(Your instructions)
Give the records again in full, exactly as they appear, but without the pictures.

Keypoint correspondence data

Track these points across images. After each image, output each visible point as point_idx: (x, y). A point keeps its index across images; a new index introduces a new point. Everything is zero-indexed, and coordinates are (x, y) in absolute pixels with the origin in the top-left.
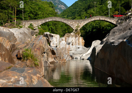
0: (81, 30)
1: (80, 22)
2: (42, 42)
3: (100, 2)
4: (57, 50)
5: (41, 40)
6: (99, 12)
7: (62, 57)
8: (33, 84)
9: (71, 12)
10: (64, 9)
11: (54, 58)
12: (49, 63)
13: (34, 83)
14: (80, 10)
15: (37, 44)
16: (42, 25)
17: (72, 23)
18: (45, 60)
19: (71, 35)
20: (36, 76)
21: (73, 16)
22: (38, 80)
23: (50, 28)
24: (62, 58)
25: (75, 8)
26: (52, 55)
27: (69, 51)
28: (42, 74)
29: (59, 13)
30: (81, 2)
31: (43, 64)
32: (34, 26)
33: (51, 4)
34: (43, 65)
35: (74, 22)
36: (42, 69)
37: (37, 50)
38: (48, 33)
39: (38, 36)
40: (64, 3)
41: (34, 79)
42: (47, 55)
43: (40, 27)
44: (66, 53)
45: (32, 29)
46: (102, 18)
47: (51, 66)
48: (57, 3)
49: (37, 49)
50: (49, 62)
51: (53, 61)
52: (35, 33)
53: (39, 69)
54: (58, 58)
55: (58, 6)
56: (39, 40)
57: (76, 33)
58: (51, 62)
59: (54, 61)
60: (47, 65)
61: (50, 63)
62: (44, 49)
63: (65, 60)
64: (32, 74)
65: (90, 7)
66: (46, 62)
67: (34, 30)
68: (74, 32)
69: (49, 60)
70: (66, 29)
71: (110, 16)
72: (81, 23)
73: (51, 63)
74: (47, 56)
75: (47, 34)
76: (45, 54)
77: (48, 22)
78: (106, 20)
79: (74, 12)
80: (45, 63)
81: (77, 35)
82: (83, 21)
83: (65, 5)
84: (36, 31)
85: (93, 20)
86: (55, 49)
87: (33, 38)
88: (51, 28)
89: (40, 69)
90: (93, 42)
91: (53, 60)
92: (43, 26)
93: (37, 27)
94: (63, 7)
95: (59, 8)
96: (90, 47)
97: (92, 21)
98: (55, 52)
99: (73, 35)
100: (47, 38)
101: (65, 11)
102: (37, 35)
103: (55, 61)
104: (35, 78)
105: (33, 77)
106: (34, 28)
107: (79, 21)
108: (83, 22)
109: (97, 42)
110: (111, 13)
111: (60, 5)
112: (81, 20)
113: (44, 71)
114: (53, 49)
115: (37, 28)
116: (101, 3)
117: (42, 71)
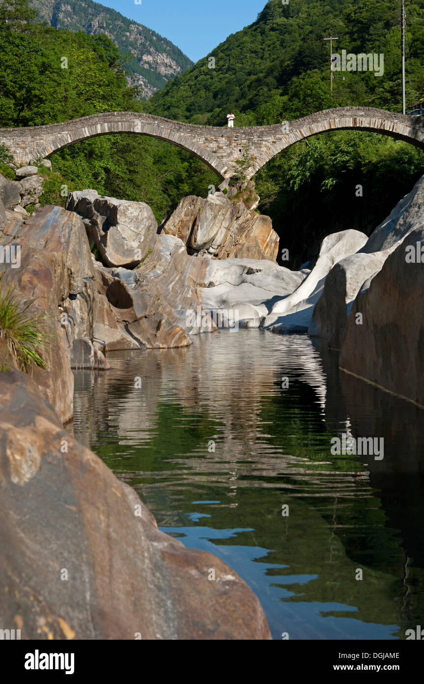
0: (258, 177)
1: (255, 139)
2: (59, 243)
3: (356, 36)
4: (137, 281)
5: (54, 227)
6: (350, 86)
7: (166, 317)
8: (15, 480)
9: (207, 88)
10: (171, 71)
11: (122, 325)
12: (100, 353)
13: (18, 473)
14: (253, 77)
15: (34, 250)
16: (61, 152)
17: (213, 145)
18: (79, 334)
19: (211, 205)
20: (28, 428)
21: (218, 110)
22: (43, 455)
23: (98, 169)
24: (169, 323)
25: (229, 69)
26: (113, 308)
27: (199, 289)
28: (64, 413)
29: (148, 92)
30: (259, 37)
31: (67, 356)
32: (18, 160)
33: (107, 44)
34: (67, 364)
35: (223, 141)
36: (64, 383)
37: (35, 281)
38: (92, 195)
39: (37, 211)
40: (169, 43)
41: (22, 452)
42: (85, 309)
43: (48, 164)
44: (185, 299)
45: (7, 176)
46: (367, 116)
47: (108, 366)
48: (133, 45)
49: (35, 273)
50: (96, 347)
51: (119, 342)
52: (22, 196)
53: (46, 385)
54: (145, 323)
55: (140, 60)
56: (45, 227)
57: (237, 196)
58: (112, 344)
59: (122, 341)
60: (87, 360)
61: (104, 352)
62: (71, 274)
63: (182, 337)
64: (8, 420)
65: (304, 65)
66: (82, 347)
67: (19, 178)
68: (225, 192)
69: (96, 335)
70: (184, 175)
71: (408, 108)
72: (258, 145)
73: (110, 350)
74: (85, 316)
75: (84, 201)
76: (77, 304)
77: (87, 138)
78: (388, 126)
79: (222, 91)
80: (74, 350)
81: (241, 205)
82: (269, 133)
83: (176, 54)
84: (27, 186)
85: (321, 126)
86: (130, 276)
87: (15, 219)
88: (107, 170)
89: (51, 383)
90: (328, 241)
91: (118, 334)
92: (64, 158)
93: (35, 164)
94: (166, 65)
95: (146, 66)
96: (311, 267)
97: (316, 131)
98: (131, 292)
99: (221, 207)
100: (87, 221)
101: (176, 82)
102: (33, 204)
103: (130, 338)
104: (27, 445)
105: (11, 436)
106: (20, 172)
107: (251, 134)
108: (271, 139)
109: (344, 241)
110: (414, 93)
111: (150, 53)
112: (261, 129)
113: (71, 395)
114: (117, 275)
115: (34, 169)
116: (359, 43)
117: (63, 397)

(Solution)
Track these points across images. After each image, output each visible point as point_idx: (x, y). A point keeps its index across images; a new index introduces a new point. Everything is zero-indexed, and coordinates are (x, y) in absolute pixels with the origin in the top-left.
0: (81, 30)
1: (80, 22)
2: (42, 42)
3: (100, 2)
4: (57, 50)
5: (41, 40)
6: (99, 12)
7: (62, 57)
8: (33, 84)
9: (71, 12)
10: (64, 9)
11: (54, 58)
12: (49, 63)
13: (34, 83)
14: (80, 10)
15: (37, 44)
16: (42, 25)
17: (72, 23)
18: (45, 60)
19: (71, 35)
20: (36, 76)
21: (73, 16)
22: (38, 80)
23: (50, 28)
24: (62, 58)
25: (75, 8)
26: (52, 55)
27: (69, 51)
28: (42, 74)
29: (59, 13)
30: (81, 2)
31: (43, 64)
32: (34, 26)
33: (51, 4)
34: (43, 65)
35: (74, 22)
36: (42, 69)
37: (37, 50)
38: (48, 33)
39: (38, 36)
40: (64, 3)
41: (34, 79)
42: (47, 55)
43: (40, 27)
44: (66, 53)
45: (32, 29)
46: (102, 18)
47: (51, 66)
48: (57, 3)
49: (37, 49)
50: (49, 62)
51: (53, 61)
52: (35, 33)
53: (39, 69)
54: (58, 58)
55: (58, 6)
56: (39, 40)
57: (76, 33)
58: (51, 62)
59: (54, 61)
60: (47, 65)
61: (50, 63)
62: (44, 49)
63: (65, 60)
64: (32, 74)
65: (90, 7)
66: (46, 62)
67: (34, 30)
68: (74, 32)
69: (49, 60)
70: (66, 29)
71: (110, 16)
72: (81, 23)
73: (51, 63)
74: (47, 56)
75: (47, 34)
76: (45, 54)
77: (48, 22)
78: (106, 20)
79: (74, 12)
80: (45, 63)
81: (77, 35)
82: (83, 21)
83: (65, 5)
84: (36, 31)
85: (93, 20)
86: (55, 49)
87: (33, 38)
88: (51, 28)
89: (40, 69)
90: (93, 42)
91: (53, 60)
92: (43, 26)
93: (37, 27)
94: (63, 7)
95: (59, 8)
96: (90, 47)
97: (92, 21)
98: (55, 52)
99: (73, 35)
100: (47, 38)
101: (65, 11)
102: (37, 35)
103: (55, 61)
104: (35, 78)
105: (33, 77)
106: (34, 28)
107: (79, 21)
108: (83, 22)
109: (97, 42)
110: (111, 13)
111: (60, 5)
112: (81, 20)
113: (44, 71)
114: (53, 49)
115: (37, 28)
116: (101, 3)
117: (42, 71)
0: (258, 177)
1: (255, 139)
2: (59, 243)
3: (356, 36)
4: (137, 281)
5: (54, 227)
6: (350, 86)
7: (166, 317)
8: (15, 480)
9: (207, 88)
10: (171, 71)
11: (122, 325)
12: (100, 353)
13: (18, 473)
14: (253, 77)
15: (34, 250)
16: (61, 152)
17: (213, 145)
18: (79, 334)
19: (211, 205)
20: (28, 428)
21: (218, 110)
22: (43, 455)
23: (98, 169)
24: (169, 323)
25: (229, 69)
26: (113, 308)
27: (199, 289)
28: (64, 413)
29: (148, 92)
30: (259, 37)
31: (67, 356)
32: (18, 160)
33: (107, 44)
34: (67, 364)
35: (223, 141)
36: (64, 383)
37: (35, 281)
38: (92, 195)
39: (37, 211)
40: (169, 43)
41: (22, 452)
42: (85, 309)
43: (48, 164)
44: (185, 299)
45: (7, 176)
46: (367, 116)
47: (108, 366)
48: (133, 45)
49: (35, 273)
50: (96, 347)
51: (119, 342)
52: (22, 196)
53: (46, 385)
54: (145, 323)
55: (140, 60)
56: (45, 227)
57: (237, 196)
58: (112, 344)
59: (122, 341)
60: (87, 360)
61: (104, 352)
62: (71, 274)
63: (182, 337)
64: (8, 420)
65: (304, 65)
66: (82, 347)
67: (19, 178)
68: (225, 192)
69: (96, 335)
70: (184, 175)
71: (408, 108)
72: (258, 145)
73: (110, 350)
74: (85, 316)
75: (84, 201)
76: (77, 304)
77: (87, 138)
78: (388, 126)
79: (222, 91)
80: (74, 350)
81: (241, 205)
82: (269, 133)
83: (176, 54)
84: (27, 186)
85: (321, 126)
86: (130, 276)
87: (15, 219)
88: (107, 170)
89: (51, 383)
90: (328, 241)
91: (118, 334)
92: (64, 158)
93: (35, 164)
94: (166, 65)
95: (146, 66)
96: (311, 267)
97: (316, 131)
98: (131, 292)
99: (221, 207)
100: (87, 221)
101: (176, 82)
102: (33, 204)
103: (130, 338)
104: (27, 445)
105: (11, 436)
106: (20, 172)
107: (251, 134)
108: (271, 139)
109: (344, 241)
110: (414, 93)
111: (150, 53)
112: (261, 129)
113: (71, 395)
114: (117, 275)
115: (34, 169)
116: (359, 43)
117: (63, 397)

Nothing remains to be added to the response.